[Stored data entries]
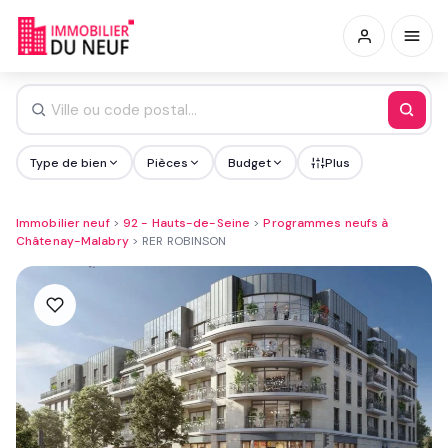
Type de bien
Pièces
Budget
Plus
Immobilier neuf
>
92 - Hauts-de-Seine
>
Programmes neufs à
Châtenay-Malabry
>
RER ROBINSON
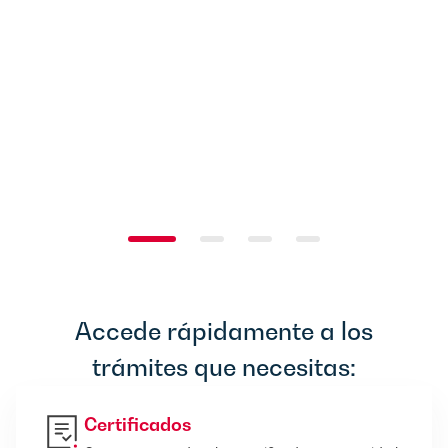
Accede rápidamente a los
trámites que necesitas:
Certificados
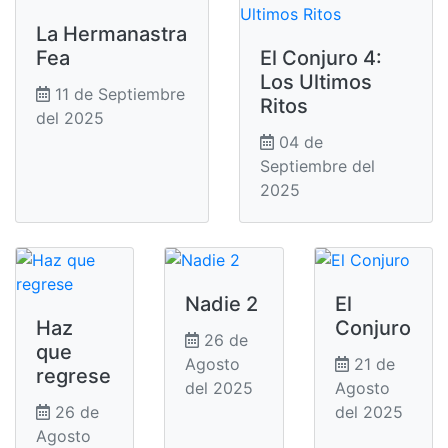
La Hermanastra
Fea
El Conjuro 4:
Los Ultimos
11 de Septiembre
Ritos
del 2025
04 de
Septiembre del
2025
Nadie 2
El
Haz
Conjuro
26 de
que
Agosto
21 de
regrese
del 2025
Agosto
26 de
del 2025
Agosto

...

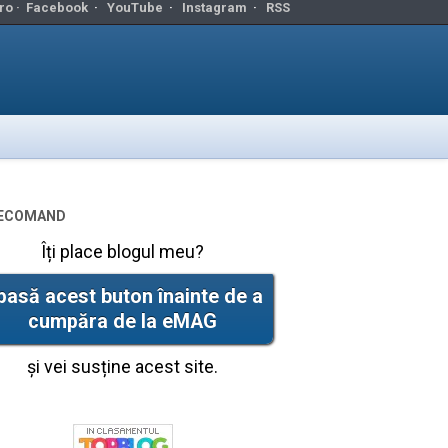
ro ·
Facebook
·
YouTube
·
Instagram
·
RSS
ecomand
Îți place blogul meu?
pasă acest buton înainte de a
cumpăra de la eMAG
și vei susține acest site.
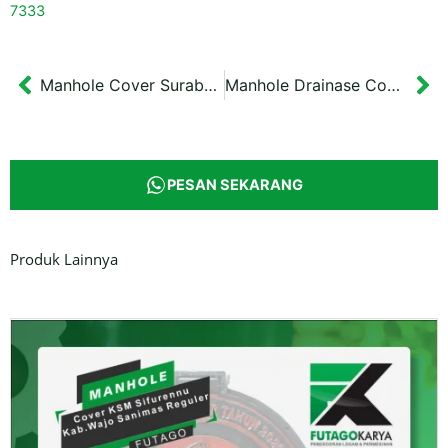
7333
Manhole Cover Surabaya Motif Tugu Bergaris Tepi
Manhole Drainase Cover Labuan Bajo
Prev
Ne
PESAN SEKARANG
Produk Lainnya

* [Exercise] Write back the stretch of lines above that begins with the line holding "pasă acest buton înainte de a" and ends with the line holding "Produk Lainnya", both included, exactly as written. Pictures stay out.

* [Written answer]
pasă acest buton înainte de a
cumpăra de la eMAG
și vei susține acest site.
7333
Manhole Cover Surabaya Motif Tugu Bergaris Tepi
Manhole Drainase Cover Labuan Bajo
Prev
Ne
PESAN SEKARANG
Produk Lainnya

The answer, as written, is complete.